A note on emotional bridges
Emergency Department staff carry a significant emotional burden. Crowding causes harm, and working within it daily takes a toll that is entirely legitimate to name. But leading with that emotion in conversations with managers and executives will rarely produce the understanding you are looking for.
This is not because those audiences lack empathy. It is because chronic problems blunt emotional responses over time. When distress is the signal, and the problem never resolves, the signal loses force. The listener learns to manage the emotion without acting on it.
The cognitive bridge deliberately sidesteps this dynamic. It does not ask your listener to feel what you feel. It asks them to recognise a logic they already accept. That recognition is more durable than sympathy, and more likely to lead somewhere useful.

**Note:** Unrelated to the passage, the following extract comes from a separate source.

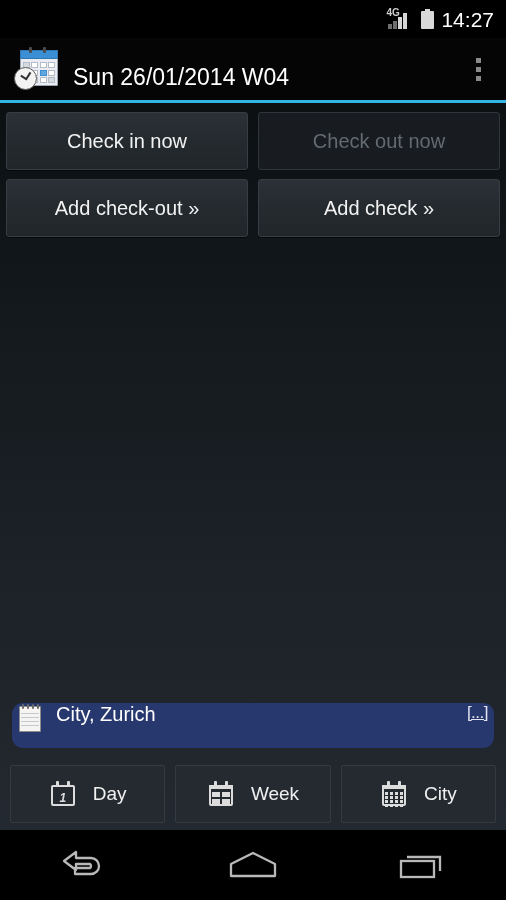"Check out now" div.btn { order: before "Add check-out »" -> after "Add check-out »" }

If there is a place for emotion, it is after the bridge has landed. Once the listener understands the situation on its own terms, the human cost becomes something they can hold without deflecting. Understanding first; feeling follows.
Summary
The model is simple enough to use without preparation. Identify your listener’s Anchor before the conversation begins. Name the Span clearly and let them confirm it. Land in ED without apology. The argument does not change. Only the starting point does.
Ros Atkins argues that a good explanation is a utility: something the listener can use, not just receive. The cognitive bridge is offered in that spirit. It is a tool for ED staff who know what they are dealing with and need others to understand it too. Not to win an argument, but to build enough shared understanding that the right conversations can finally begin.